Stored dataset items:

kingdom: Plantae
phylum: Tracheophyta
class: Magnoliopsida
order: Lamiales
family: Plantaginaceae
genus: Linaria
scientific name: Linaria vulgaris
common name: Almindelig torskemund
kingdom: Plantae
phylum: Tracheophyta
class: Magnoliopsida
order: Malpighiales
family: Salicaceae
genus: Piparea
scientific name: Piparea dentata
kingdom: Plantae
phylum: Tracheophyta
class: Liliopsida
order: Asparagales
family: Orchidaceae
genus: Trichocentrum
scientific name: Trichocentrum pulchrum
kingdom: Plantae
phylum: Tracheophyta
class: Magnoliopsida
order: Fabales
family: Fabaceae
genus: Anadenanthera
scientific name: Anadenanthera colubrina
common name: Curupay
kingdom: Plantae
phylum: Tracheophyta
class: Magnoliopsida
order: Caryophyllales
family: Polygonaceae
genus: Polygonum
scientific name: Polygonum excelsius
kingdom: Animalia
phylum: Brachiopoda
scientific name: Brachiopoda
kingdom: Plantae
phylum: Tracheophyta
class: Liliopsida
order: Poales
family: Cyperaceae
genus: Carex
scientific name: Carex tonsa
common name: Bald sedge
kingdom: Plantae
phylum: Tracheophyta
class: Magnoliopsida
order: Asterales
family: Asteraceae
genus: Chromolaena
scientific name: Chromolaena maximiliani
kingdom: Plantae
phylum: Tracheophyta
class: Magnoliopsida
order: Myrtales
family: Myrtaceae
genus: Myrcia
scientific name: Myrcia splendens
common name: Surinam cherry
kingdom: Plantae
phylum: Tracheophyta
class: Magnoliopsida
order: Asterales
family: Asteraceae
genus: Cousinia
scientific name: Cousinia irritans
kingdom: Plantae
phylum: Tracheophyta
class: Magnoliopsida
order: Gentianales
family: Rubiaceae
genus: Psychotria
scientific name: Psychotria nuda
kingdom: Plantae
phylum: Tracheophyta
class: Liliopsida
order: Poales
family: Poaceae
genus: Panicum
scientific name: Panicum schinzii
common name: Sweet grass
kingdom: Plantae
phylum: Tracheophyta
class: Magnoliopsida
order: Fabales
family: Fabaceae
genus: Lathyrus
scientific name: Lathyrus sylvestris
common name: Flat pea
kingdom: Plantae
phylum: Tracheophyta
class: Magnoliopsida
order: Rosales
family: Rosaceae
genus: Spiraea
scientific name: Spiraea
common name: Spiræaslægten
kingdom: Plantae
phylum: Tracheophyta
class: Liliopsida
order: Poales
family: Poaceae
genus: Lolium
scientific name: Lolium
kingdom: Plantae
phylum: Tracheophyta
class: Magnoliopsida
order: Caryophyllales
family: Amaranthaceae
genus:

Work required: Repeat every line of the records above word for word, from the first line to the last.

Solution to the problem:
kingdom: Plantae
phylum: Tracheophyta
class: Magnoliopsida
order: Lamiales
family: Plantaginaceae
genus: Linaria
scientific name: Linaria vulgaris
common name: Almindelig torskemund
kingdom: Plantae
phylum: Tracheophyta
class: Magnoliopsida
order: Malpighiales
family: Salicaceae
genus: Piparea
scientific name: Piparea dentata
kingdom: Plantae
phylum: Tracheophyta
class: Liliopsida
order: Asparagales
family: Orchidaceae
genus: Trichocentrum
scientific name: Trichocentrum pulchrum
kingdom: Plantae
phylum: Tracheophyta
class: Magnoliopsida
order: Fabales
family: Fabaceae
genus: Anadenanthera
scientific name: Anadenanthera colubrina
common name: Curupay
kingdom: Plantae
phylum: Tracheophyta
class: Magnoliopsida
order: Caryophyllales
family: Polygonaceae
genus: Polygonum
scientific name: Polygonum excelsius
kingdom: Animalia
phylum: Brachiopoda
scientific name: Brachiopoda
kingdom: Plantae
phylum: Tracheophyta
class: Liliopsida
order: Poales
family: Cyperaceae
genus: Carex
scientific name: Carex tonsa
common name: Bald sedge
kingdom: Plantae
phylum: Tracheophyta
class: Magnoliopsida
order: Asterales
family: Asteraceae
genus: Chromolaena
scientific name: Chromolaena maximiliani
kingdom: Plantae
phylum: Tracheophyta
class: Magnoliopsida
order: Myrtales
family: Myrtaceae
genus: Myrcia
scientific name: Myrcia splendens
common name: Surinam cherry
kingdom: Plantae
phylum: Tracheophyta
class: Magnoliopsida
order: Asterales
family: Asteraceae
genus: Cousinia
scientific name: Cousinia irritans
kingdom: Plantae
phylum: Tracheophyta
class: Magnoliopsida
order: Gentianales
family: Rubiaceae
genus: Psychotria
scientific name: Psychotria nuda
kingdom: Plantae
phylum: Tracheophyta
class: Liliopsida
order: Poales
family: Poaceae
genus: Panicum
scientific name: Panicum schinzii
common name: Sweet grass
kingdom: Plantae
phylum: Tracheophyta
class: Magnoliopsida
order: Fabales
family: Fabaceae
genus: Lathyrus
scientific name: Lathyrus sylvestris
common name: Flat pea
kingdom: Plantae
phylum: Tracheophyta
class: Magnoliopsida
order: Rosales
family: Rosaceae
genus: Spiraea
scientific name: Spiraea
common name: Spiræaslægten
kingdom: Plantae
phylum: Tracheophyta
class: Liliopsida
order: Poales
family: Poaceae
genus: Lolium
scientific name: Lolium
kingdom: Plantae
phylum: Tracheophyta
class: Magnoliopsida
order: Caryophyllales
family: Amaranthaceae
genus:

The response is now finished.